Lestrade murmura à Sherlock que s'il ne gardait pas son sang-froid, il devrait le jeter dehors de la salle d'interrogatoire. Pour une fois, Sherlock daigna d'expliquer son plan au lieutenant-détective, brièvement, il lui dit que la meilleure façon d'obtenir les informations et de lui faire peur, car cette brute était médiocrement intelligente et influençable. Lestrade jeta un coup d'œil au criminel et effectivement, il tremblait en regardant Sherlock. Il acquiesça et sortit de la salle et laissa le détenu seul avec le détective le temps d'aller chercher un café et il avait l'intention de prendre son temps. Il savait qu'il pourrait recevoir un blâme sévère pour avoir quitté la salle en laissant le détenu avec un civil, mais il prenait le risque, la vie de Molly comptait beaucoup pour lui et si quelqu'un pouvait faire parler ce criminel, c'était bien Sherlock.
« Enfin seuls. Vous savez, Manuel, pourquoi, il m'a laissé seul avec vous? Je ne suis pas un représentant de la police, alors les règles ne s'appliquent pas à moi. Et, je vous dirais que je suis extrêmement fâché, vous avez tenté de me blesser avec une barre de fer afin que vos complices puissent enlever ma fiancée, et ça, voyez-vous, m'a vraiment énervé. Donc, est-ce que vous allez me dire ce que je souhaite savoir ou je vous torture jusqu'à vous avouer ce que je veux savoir. Ne croyez pas que je bluffe, je ne suis pas du côté des gentils, je n'ai à cœur que mon propre intérêt. » Le détective approcha vers sa proie et à ce moment, il avait tout du sociopathe. L'homme se protégea le visage attendant le coup, mais Sherlock se contenta de dire d'une voix dangereusement doucereuse.

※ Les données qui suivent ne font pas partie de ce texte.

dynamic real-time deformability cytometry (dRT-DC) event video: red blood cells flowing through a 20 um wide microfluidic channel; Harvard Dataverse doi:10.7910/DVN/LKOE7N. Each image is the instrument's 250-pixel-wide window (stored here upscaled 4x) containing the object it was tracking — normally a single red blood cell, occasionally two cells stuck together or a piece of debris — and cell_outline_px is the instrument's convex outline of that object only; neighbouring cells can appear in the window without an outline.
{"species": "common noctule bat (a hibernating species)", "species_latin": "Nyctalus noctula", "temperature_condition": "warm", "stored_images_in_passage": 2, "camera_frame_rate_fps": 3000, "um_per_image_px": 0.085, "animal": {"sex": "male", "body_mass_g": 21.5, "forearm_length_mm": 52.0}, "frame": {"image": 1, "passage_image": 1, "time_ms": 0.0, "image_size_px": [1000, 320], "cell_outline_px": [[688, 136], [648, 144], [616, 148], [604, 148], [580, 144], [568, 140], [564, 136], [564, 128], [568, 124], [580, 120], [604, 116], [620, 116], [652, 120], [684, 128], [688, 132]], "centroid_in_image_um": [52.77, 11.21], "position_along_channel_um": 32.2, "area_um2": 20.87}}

« Votre dernière chance, allez-vous me parler? Oh, faites-moi une faveur et ne parlez pas, j'aimerais bien vous faire souffrir lentement jusqu'à vous me suppliez d'arrêter. »
« J'ai des droits » Dit-il épeuré.
« Ma salle d'interrogatoires, mes règles et vos droits, je m'en fous. Nous sommes seuls, je peux faire ce que je veux de vous. Je pourrai toujours dire que vous avez essayé de m'attaquer. Qui croyez-vous qu'ils écouteront, un criminel ou le plus grand détective au monde? Alors, votre décision? Où aurais-je l'immense plaisir de vous convaincre en réduisant votre tête en bouillie? »

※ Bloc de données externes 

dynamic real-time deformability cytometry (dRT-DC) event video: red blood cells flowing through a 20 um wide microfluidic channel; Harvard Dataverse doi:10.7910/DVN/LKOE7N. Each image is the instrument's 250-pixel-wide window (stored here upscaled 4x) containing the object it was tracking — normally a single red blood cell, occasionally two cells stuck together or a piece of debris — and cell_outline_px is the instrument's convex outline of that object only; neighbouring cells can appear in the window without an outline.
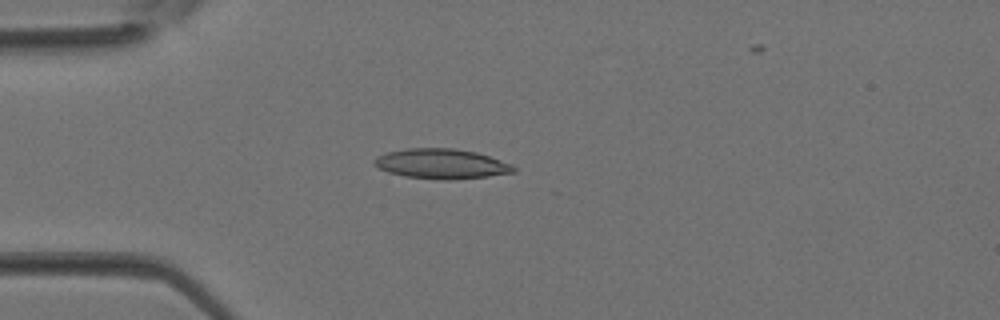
{"species": "Egyptian fruit bat (a non-hibernating species)", "species_latin": "Rousettus aegyptiacus", "temperature_condition": "room temperature", "stored_images_in_passage": 4, "camera_frame_rate_fps": 3000, "um_per_image_px": 0.085, "animal": {"sex": "female"}, "frame": {"image": 1, "passage_image": 3, "time_ms": 0.667, "image_size_px": [1000, 320], "cell_outline_px": [[516, 172], [488, 176], [444, 180], [440, 180], [404, 176], [388, 172], [372, 164], [372, 160], [376, 156], [388, 152], [408, 148], [452, 148], [476, 152], [512, 164], [516, 168]], "centroid_in_image_um": [37.5, 13.92], "position_along_channel_um": 47.5, "area_um2": 24.28}}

« Je parlerai. » L'homme était terrifié par le détective. Sherlock se tourna vers la vitre avec un sourire triomphant. Il se rassit calmement.
« Je suis tout ouïe. »
J'espère que vous avez aimé.
Et je « pense » avoir pris ma décision, Molly devra souffrir un peu, ma fic est quand même classé M (violence et … autres.) Mais, je fais partie des gens qui aiment les happy-end, alors après la pluie vient le beau temps.